(Data to examine)

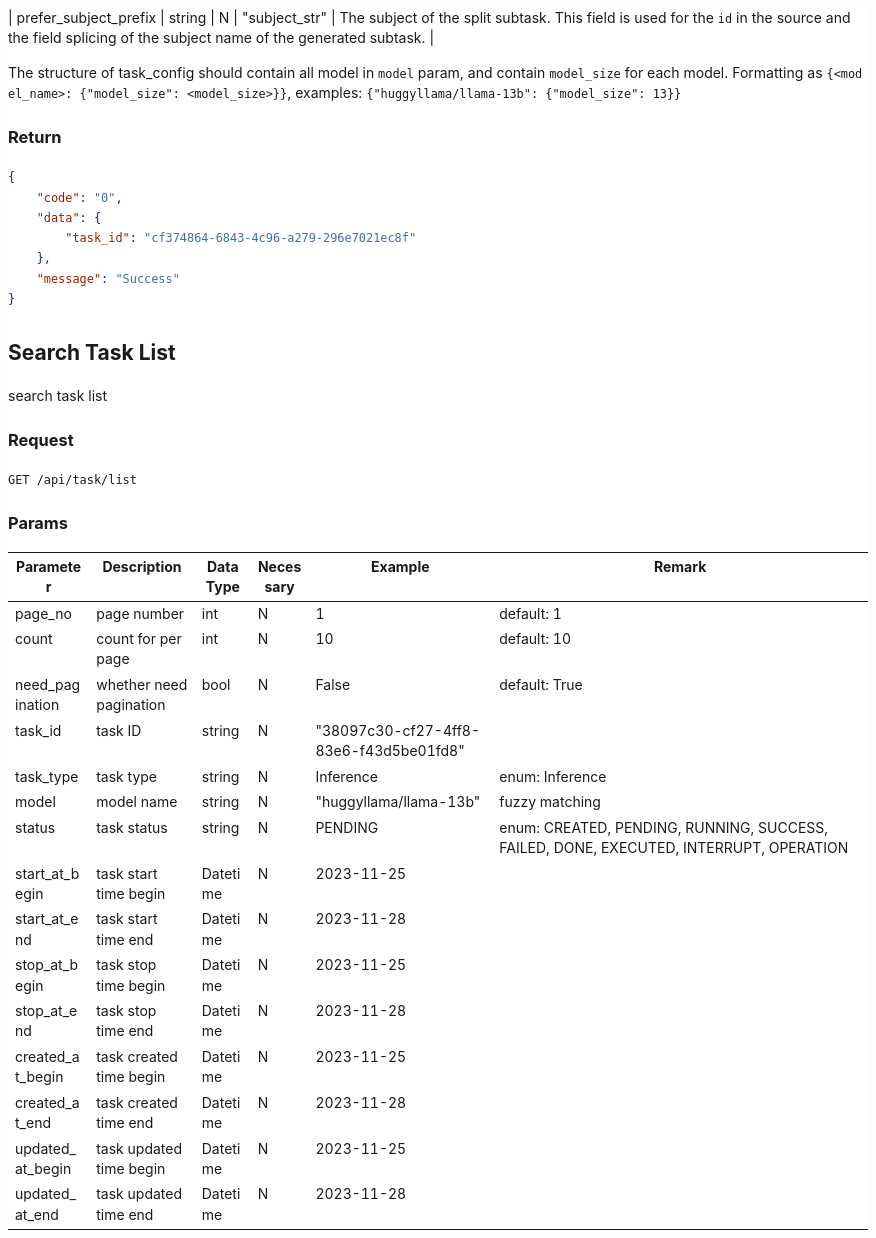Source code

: | prefer_subject_prefix    | string    | N         | "subject_str"        | The subject of the split subtask. This field is used for the `id` in the source and the field splicing of the subject name of the generated subtask. |

The structure of task_config should contain all model in `model` param, and contain `model_size` for each model. Formatting as `{<model_name>: {"model_size": <model_size>}}`, examples: `{"huggyllama/llama-13b": {"model_size": 13}}`

### Return
```json
{
    "code": "0",
    "data": {
        "task_id": "cf374864-6843-4c96-a279-296e7021ec8f"
    },
    "message": "Success"
}
```

## Search Task List

search task list

### Request

`GET /api/task/list`

### Params

| Parameter        | Description             | Data Type | Necessary  | Example                                | Remark                                                                                 |
|------------------|-------------------------|-----------|------------|----------------------------------------|----------------------------------------------------------------------------------------|
| page_no          | page number             | int       | N          | 1                                      | default: 1                                                                             |
| count            | count for per page      | int       | N          | 10                                     | default: 10                                                                            |
| need_pagination  | whether need pagination | bool      | N          | False                                  | default: True                                                                          |
| task_id          | task ID                 | string    | N          | "38097c30-cf27-4ff8-83e6-f43d5be01fd8" |                                                                                        |
| task_type        | task type               | string    | N          | Inference                              | enum: Inference                                                                        |
| model            | model name              | string    | N          | "huggyllama/llama-13b"                 | fuzzy matching                                                                         |
| status           | task status             | string    | N          | PENDING                                | enum: CREATED, PENDING, RUNNING, SUCCESS, FAILED, DONE, EXECUTED, INTERRUPT, OPERATION |
| start_at_begin   | task start time begin   | Datetime  | N          | 2023-11-25                             |                                                                                        |
| start_at_end     | task start time end     | Datetime  | N          | 2023-11-28                             |                                                                                        |
| stop_at_begin    | task stop time begin    | Datetime  | N          | 2023-11-25                             |                                                                                        |
| stop_at_end      | task stop time end      | Datetime  | N          | 2023-11-28                             |                                                                                        |
| created_at_begin | task created time begin | Datetime  | N          | 2023-11-25                             |                                                                                        |
| created_at_end   | task created time end   | Datetime  | N          | 2023-11-28                             |                                                                                        |
| updated_at_begin | task updated time begin | Datetime  | N          | 2023-11-25                             |                                                                                        |
| updated_at_end   | task updated time end   | Datetime  | N          | 2023-11-28                             |                                                                                        |
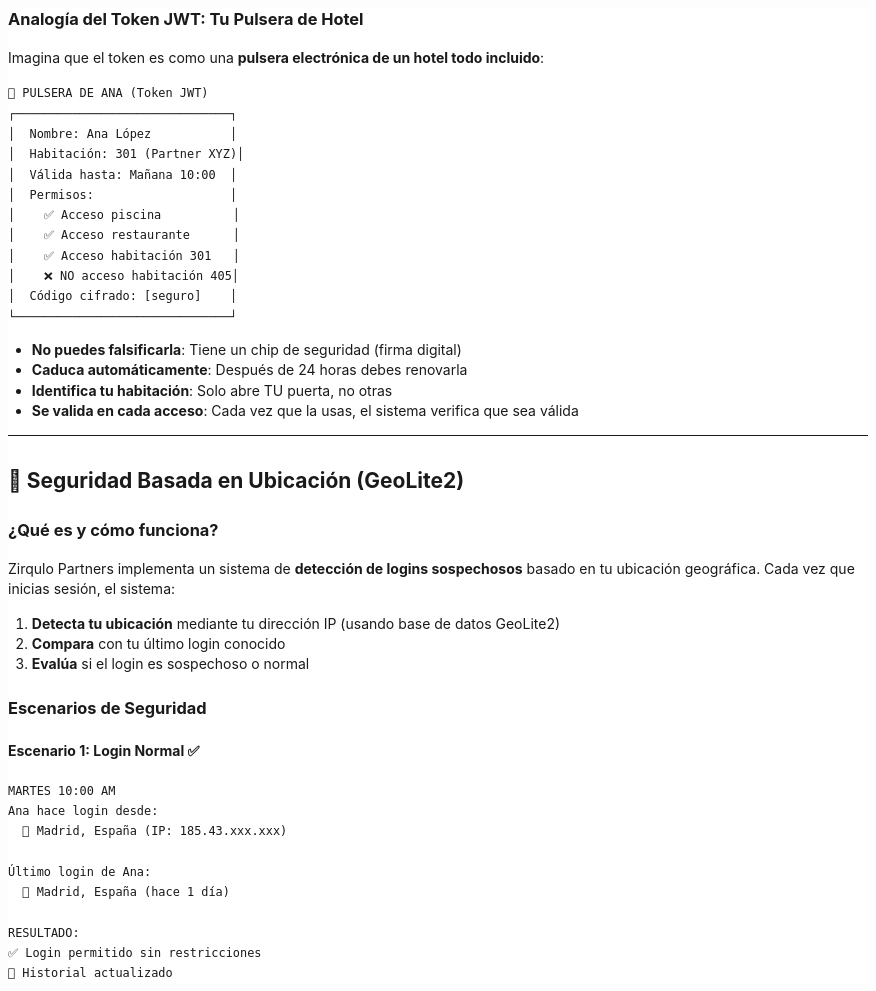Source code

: ### Analogía del Token JWT: Tu Pulsera de Hotel

Imagina que el token es como una **pulsera electrónica de un hotel todo incluido**:

```
🎫 PULSERA DE ANA (Token JWT)
┌──────────────────────────────┐
│  Nombre: Ana López           │
│  Habitación: 301 (Partner XYZ)│
│  Válida hasta: Mañana 10:00  │
│  Permisos:                   │
│    ✅ Acceso piscina          │
│    ✅ Acceso restaurante      │
│    ✅ Acceso habitación 301   │
│    ❌ NO acceso habitación 405│
│  Código cifrado: [seguro]    │
└──────────────────────────────┘
```

- **No puedes falsificarla**: Tiene un chip de seguridad (firma digital)
- **Caduca automáticamente**: Después de 24 horas debes renovarla
- **Identifica tu habitación**: Solo abre TU puerta, no otras
- **Se valida en cada acceso**: Cada vez que la usas, el sistema verifica que sea válida

---

## 📍 Seguridad Basada en Ubicación (GeoLite2)

### ¿Qué es y cómo funciona?

Zirqulo Partners implementa un sistema de **detección de logins sospechosos** basado en tu ubicación geográfica. Cada vez que inicias sesión, el sistema:

1. **Detecta tu ubicación** mediante tu dirección IP (usando base de datos GeoLite2)
2. **Compara** con tu último login conocido
3. **Evalúa** si el login es sospechoso o normal

### Escenarios de Seguridad

#### Escenario 1: Login Normal ✅

```
MARTES 10:00 AM
Ana hace login desde:
  📍 Madrid, España (IP: 185.43.xxx.xxx)

Último login de Ana:
  📍 Madrid, España (hace 1 día)

RESULTADO:
✅ Login permitido sin restricciones
📝 Historial actualizado
```

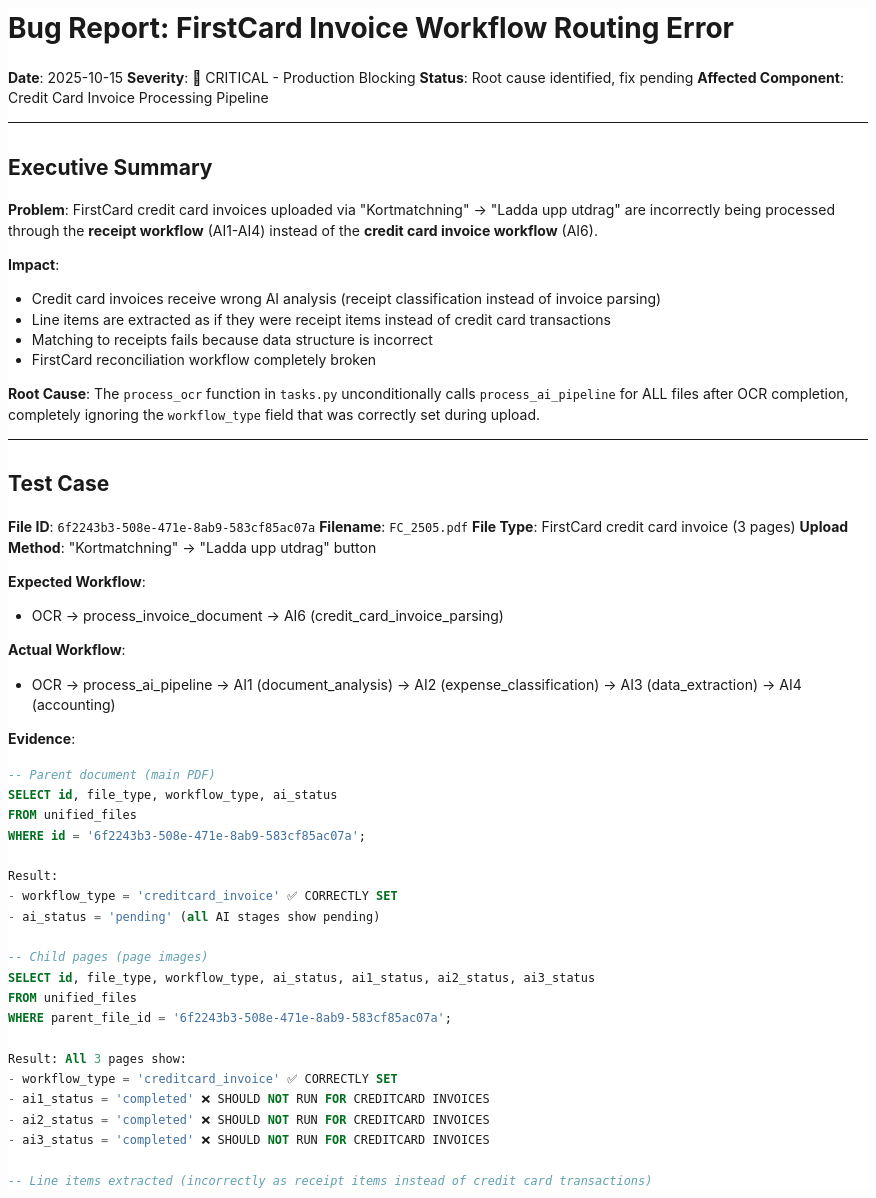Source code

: # Bug Report: FirstCard Invoice Workflow Routing Error

**Date**: 2025-10-15
**Severity**: 🔴 CRITICAL - Production Blocking
**Status**: Root cause identified, fix pending
**Affected Component**: Credit Card Invoice Processing Pipeline

---

## Executive Summary

**Problem**: FirstCard credit card invoices uploaded via "Kortmatchning" → "Ladda upp utdrag" are incorrectly being processed through the **receipt workflow** (AI1-AI4) instead of the **credit card invoice workflow** (AI6).

**Impact**:
- Credit card invoices receive wrong AI analysis (receipt classification instead of invoice parsing)
- Line items are extracted as if they were receipt items instead of credit card transactions
- Matching to receipts fails because data structure is incorrect
- FirstCard reconciliation workflow completely broken

**Root Cause**: The `process_ocr` function in `tasks.py` unconditionally calls `process_ai_pipeline` for ALL files after OCR completion, completely ignoring the `workflow_type` field that was correctly set during upload.

---

## Test Case

**File ID**: `6f2243b3-508e-471e-8ab9-583cf85ac07a`
**Filename**: `FC_2505.pdf`
**File Type**: FirstCard credit card invoice (3 pages)
**Upload Method**: "Kortmatchning" → "Ladda upp utdrag" button

**Expected Workflow**:
- OCR → process_invoice_document → AI6 (credit_card_invoice_parsing)

**Actual Workflow**:
- OCR → process_ai_pipeline → AI1 (document_analysis) → AI2 (expense_classification) → AI3 (data_extraction) → AI4 (accounting)

**Evidence**:
```sql
-- Parent document (main PDF)
SELECT id, file_type, workflow_type, ai_status
FROM unified_files
WHERE id = '6f2243b3-508e-471e-8ab9-583cf85ac07a';

Result:
- workflow_type = 'creditcard_invoice' ✅ CORRECTLY SET
- ai_status = 'pending' (all AI stages show pending)

-- Child pages (page images)
SELECT id, file_type, workflow_type, ai_status, ai1_status, ai2_status, ai3_status
FROM unified_files
WHERE parent_file_id = '6f2243b3-508e-471e-8ab9-583cf85ac07a';

Result: All 3 pages show:
- workflow_type = 'creditcard_invoice' ✅ CORRECTLY SET
- ai1_status = 'completed' ❌ SHOULD NOT RUN FOR CREDITCARD INVOICES
- ai2_status = 'completed' ❌ SHOULD NOT RUN FOR CREDITCARD INVOICES
- ai3_status = 'completed' ❌ SHOULD NOT RUN FOR CREDITCARD INVOICES

-- Line items extracted (incorrectly as receipt items instead of credit card transactions)
```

(End Data to examine)

Activity
Skipping the images, write out the whole listing exactly.

Result
Source code

: | prefer_subject_prefix    | string    | N         | "subject_str"        | The subject of the split subtask. This field is used for the `id` in the source and the field splicing of the subject name of the generated subtask. |

The structure of task_config should contain all model in `model` param, and contain `model_size` for each model. Formatting as `{<model_name>: {"model_size": <model_size>}}`, examples: `{"huggyllama/llama-13b": {"model_size": 13}}`

### Return
```json
{
    "code": "0",
    "data": {
        "task_id": "cf374864-6843-4c96-a279-296e7021ec8f"
    },
    "message": "Success"
}
```

## Search Task List

search task list

### Request

`GET /api/task/list`

### Params

| Parameter        | Description             | Data Type | Necessary  | Example                                | Remark                                                                                 |
|------------------|-------------------------|-----------|------------|----------------------------------------|----------------------------------------------------------------------------------------|
| page_no          | page number             | int       | N          | 1                                      | default: 1                                                                             |
| count            | count for per page      | int       | N          | 10                                     | default: 10                                                                            |
| need_pagination  | whether need pagination | bool      | N          | False                                  | default: True                                                                          |
| task_id          | task ID                 | string    | N          | "38097c30-cf27-4ff8-83e6-f43d5be01fd8" |                                                                                        |
| task_type        | task type               | string    | N          | Inference                              | enum: Inference                                                                        |
| model            | model name              | string    | N          | "huggyllama/llama-13b"                 | fuzzy matching                                                                         |
| status           | task status             | string    | N          | PENDING                                | enum: CREATED, PENDING, RUNNING, SUCCESS, FAILED, DONE, EXECUTED, INTERRUPT, OPERATION |
| start_at_begin   | task start time begin   | Datetime  | N          | 2023-11-25                             |                                                                                        |
| start_at_end     | task start time end     | Datetime  | N          | 2023-11-28                             |                                                                                        |
| stop_at_begin    | task stop time begin    | Datetime  | N          | 2023-11-25                             |                                                                                        |
| stop_at_end      | task stop time end      | Datetime  | N          | 2023-11-28                             |                                                                                        |
| created_at_begin | task created time begin | Datetime  | N          | 2023-11-25                             |                                                                                        |
| created_at_end   | task created time end   | Datetime  | N          | 2023-11-28                             |                                                                                        |
| updated_at_begin | task updated time begin | Datetime  | N          | 2023-11-25                             |                                                                                        |
| updated_at_end   | task updated time end   | Datetime  | N          | 2023-11-28                             |                                                                                        |
Source code

: ### Analogía del Token JWT: Tu Pulsera de Hotel

Imagina que el token es como una **pulsera electrónica de un hotel todo incluido**:

```
🎫 PULSERA DE ANA (Token JWT)
┌──────────────────────────────┐
│  Nombre: Ana López           │
│  Habitación: 301 (Partner XYZ)│
│  Válida hasta: Mañana 10:00  │
│  Permisos:                   │
│    ✅ Acceso piscina          │
│    ✅ Acceso restaurante      │
│    ✅ Acceso habitación 301   │
│    ❌ NO acceso habitación 405│
│  Código cifrado: [seguro]    │
└──────────────────────────────┘
```

- **No puedes falsificarla**: Tiene un chip de seguridad (firma digital)
- **Caduca automáticamente**: Después de 24 horas debes renovarla
- **Identifica tu habitación**: Solo abre TU puerta, no otras
- **Se valida en cada acceso**: Cada vez que la usas, el sistema verifica que sea válida

---

## 📍 Seguridad Basada en Ubicación (GeoLite2)

### ¿Qué es y cómo funciona?

Zirqulo Partners implementa un sistema de **detección de logins sospechosos** basado en tu ubicación geográfica. Cada vez que inicias sesión, el sistema:

1. **Detecta tu ubicación** mediante tu dirección IP (usando base de datos GeoLite2)
2. **Compara** con tu último login conocido
3. **Evalúa** si el login es sospechoso o normal

### Escenarios de Seguridad

#### Escenario 1: Login Normal ✅

```
MARTES 10:00 AM
Ana hace login desde:
  📍 Madrid, España (IP: 185.43.xxx.xxx)

Último login de Ana:
  📍 Madrid, España (hace 1 día)

RESULTADO:
✅ Login permitido sin restricciones
📝 Historial actualizado
```

Source code

: # Bug Report: FirstCard Invoice Workflow Routing Error

**Date**: 2025-10-15
**Severity**: 🔴 CRITICAL - Production Blocking
**Status**: Root cause identified, fix pending
**Affected Component**: Credit Card Invoice Processing Pipeline

---

## Executive Summary

**Problem**: FirstCard credit card invoices uploaded via "Kortmatchning" → "Ladda upp utdrag" are incorrectly being processed through the **receipt workflow** (AI1-AI4) instead of the **credit card invoice workflow** (AI6).

**Impact**:
- Credit card invoices receive wrong AI analysis (receipt classification instead of invoice parsing)
- Line items are extracted as if they were receipt items instead of credit card transactions
- Matching to receipts fails because data structure is incorrect
- FirstCard reconciliation workflow completely broken

**Root Cause**: The `process_ocr` function in `tasks.py` unconditionally calls `process_ai_pipeline` for ALL files after OCR completion, completely ignoring the `workflow_type` field that was correctly set during upload.

---

## Test Case

**File ID**: `6f2243b3-508e-471e-8ab9-583cf85ac07a`
**Filename**: `FC_2505.pdf`
**File Type**: FirstCard credit card invoice (3 pages)
**Upload Method**: "Kortmatchning" → "Ladda upp utdrag" button

**Expected Workflow**:
- OCR → process_invoice_document → AI6 (credit_card_invoice_parsing)

**Actual Workflow**:
- OCR → process_ai_pipeline → AI1 (document_analysis) → AI2 (expense_classification) → AI3 (data_extraction) → AI4 (accounting)

**Evidence**:
```sql
-- Parent document (main PDF)
SELECT id, file_type, workflow_type, ai_status
FROM unified_files
WHERE id = '6f2243b3-508e-471e-8ab9-583cf85ac07a';

Result:
- workflow_type = 'creditcard_invoice' ✅ CORRECTLY SET
- ai_status = 'pending' (all AI stages show pending)

-- Child pages (page images)
SELECT id, file_type, workflow_type, ai_status, ai1_status, ai2_status, ai3_status
FROM unified_files
WHERE parent_file_id = '6f2243b3-508e-471e-8ab9-583cf85ac07a';

Result: All 3 pages show:
- workflow_type = 'creditcard_invoice' ✅ CORRECTLY SET
- ai1_status = 'completed' ❌ SHOULD NOT RUN FOR CREDITCARD INVOICES
- ai2_status = 'completed' ❌ SHOULD NOT RUN FOR CREDITCARD INVOICES
- ai3_status = 'completed' ❌ SHOULD NOT RUN FOR CREDITCARD INVOICES

-- Line items extracted (incorrectly as receipt items instead of credit card transactions)
```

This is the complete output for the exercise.